J.-C. Levesque, C. Gagne and L.-P. Morency. Sequential Emotion Recognition using Latent-Dynamic Conditional Neural Fields. In Proceedings of the IEEE Conference on Automatic Face and Gesture Recognition (FG), 2013
Psychologists believe that facial expressions and verbal messages are some of the primary channels of human communication. In recent years, automatic emotion recognition has received considerable attention. The development of technologies in emotion recognition is surprisingly fast but requires further research.
At the early stage, researchers focused mostly on emotion analysis from single static facial images under constrained circumstances. The recognition in the real world is certainly quite different. As human emotions are dynamic streaming, the research is turning into recognition through video or image sequences. In our work, we try to develop multimodal machine learning methods for static and temporal emotion and affect recognition.

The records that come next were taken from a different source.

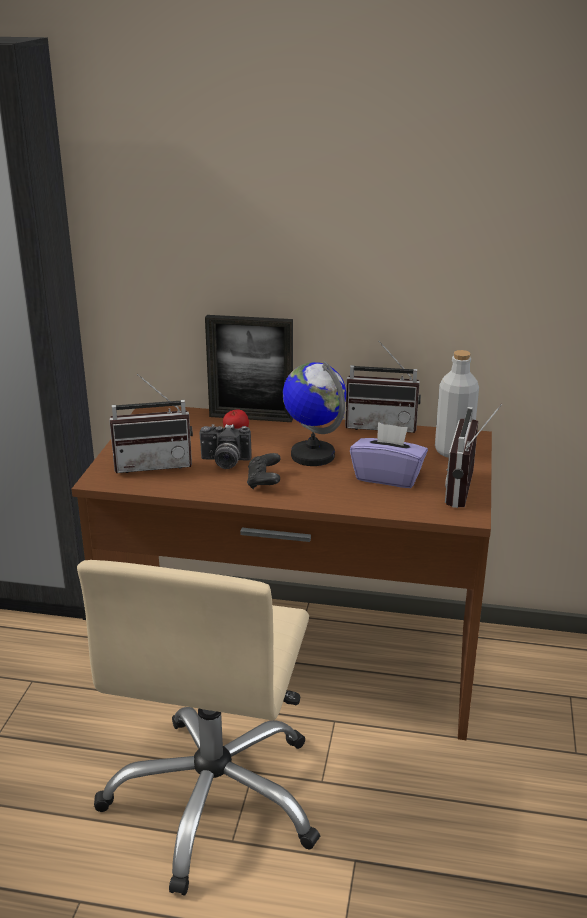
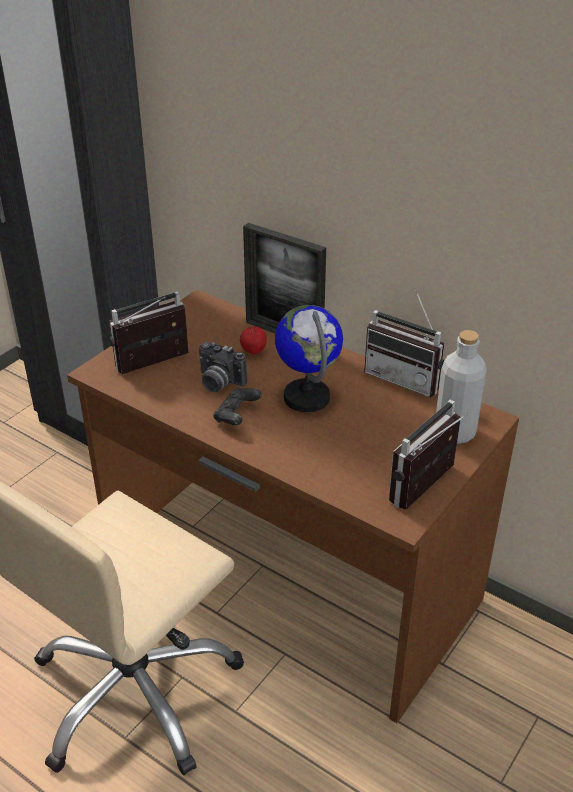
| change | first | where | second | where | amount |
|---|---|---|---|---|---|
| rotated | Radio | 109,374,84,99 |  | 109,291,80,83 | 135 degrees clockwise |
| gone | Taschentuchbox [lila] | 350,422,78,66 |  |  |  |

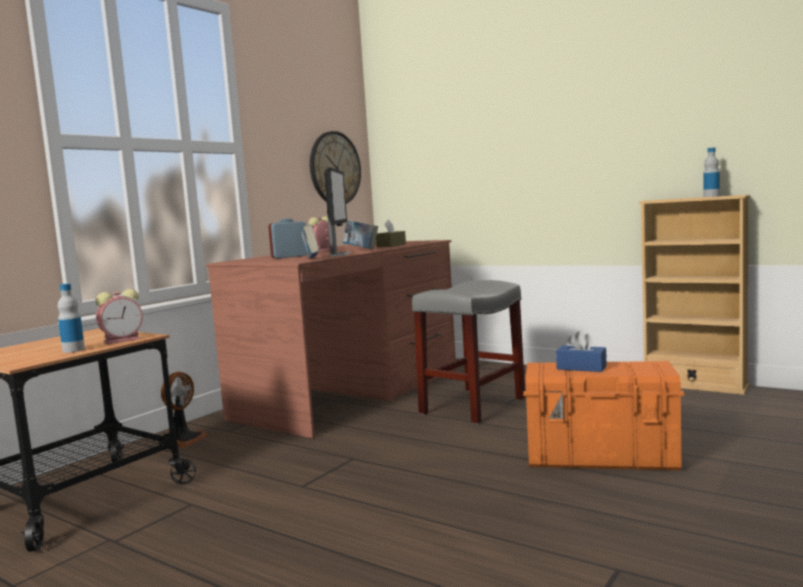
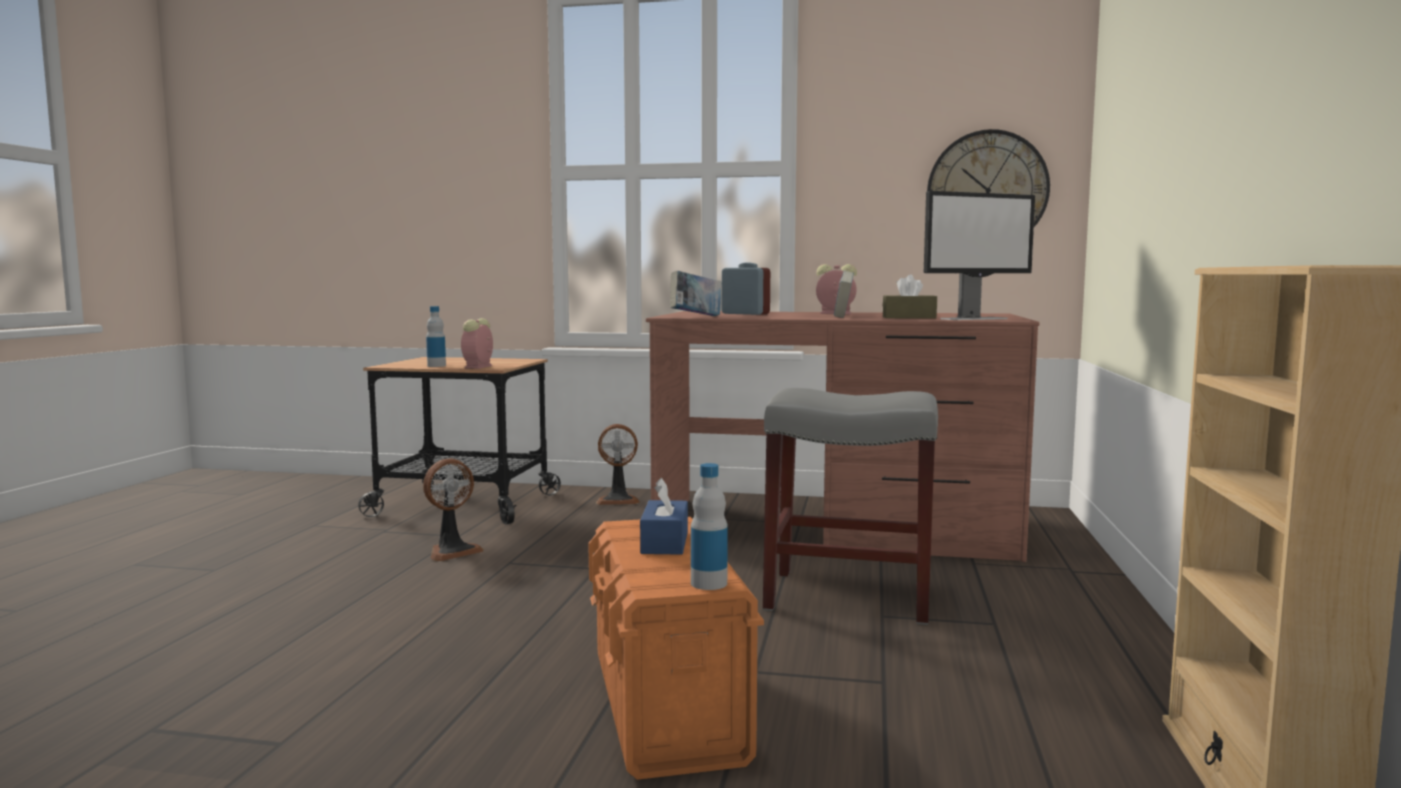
| change | first | where | second | where | amount |
|---|---|---|---|---|---|
| new |  |  | Ventilator | 423,458,61,103 |  |
| rotated | Wecker | 95,289,48,55 |  | 461,318,32,51 | 75 degrees clockwise |
| shifted | Flasche | 704,148,16,49 |  | 691,463,37,127 |  |
| shifted | Monitor | 324,167,27,90 |  | 924,191,111,129 |  |

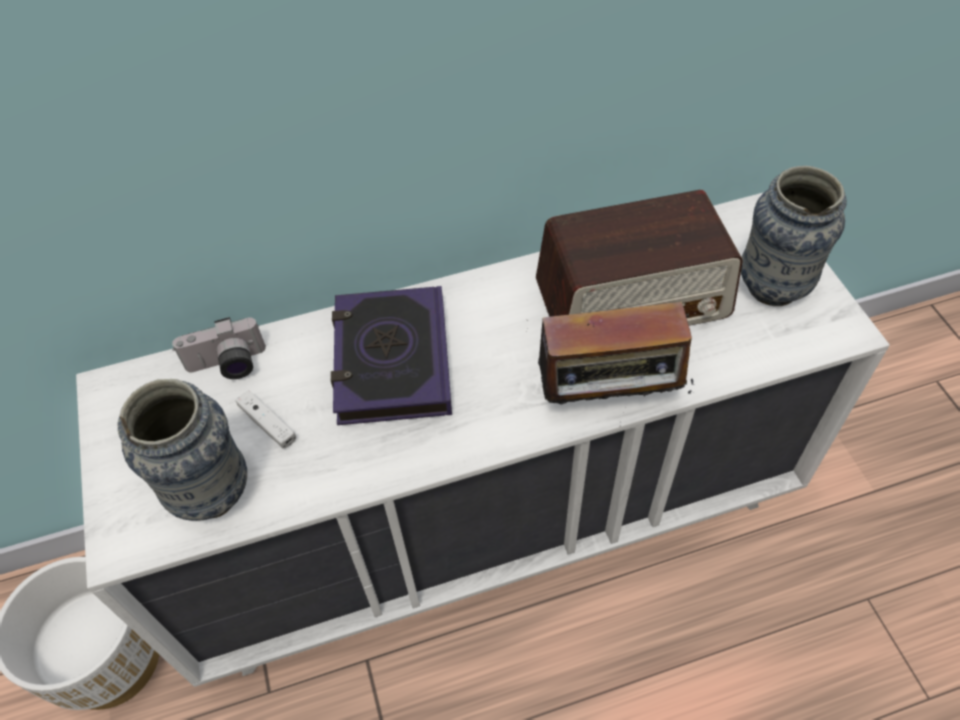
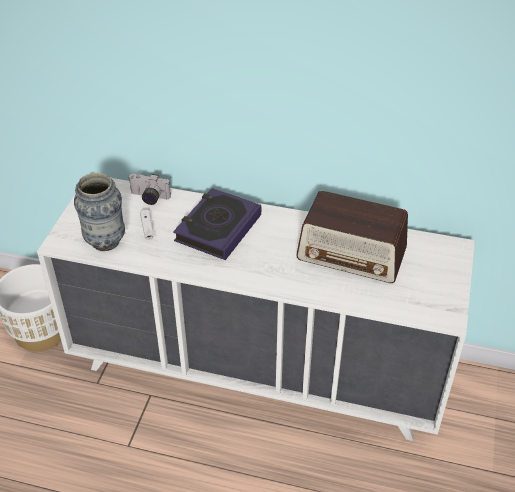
| change | first | where | second | where | amount |
|---|---|---|---|---|---|
| gone | Radio | 527,296,167,127 |  |  |  |
| gone | Vase | 741,166,106,140 |  |  |  |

Typical techniques for sequence modeling rely upon well-segmented sequences which have been edited to remove noisy or irrelevant parts. Therefore, we cannot easily apply such methods to noisy sequences expected in real-world applications.
We study sequence modeling through the combination of RNNs that captures the temporal dependencies and the attention mechanism that localizes the salient observations which are relevant to the final decision and ignore the irrelevant (noisy) parts of the input sequence.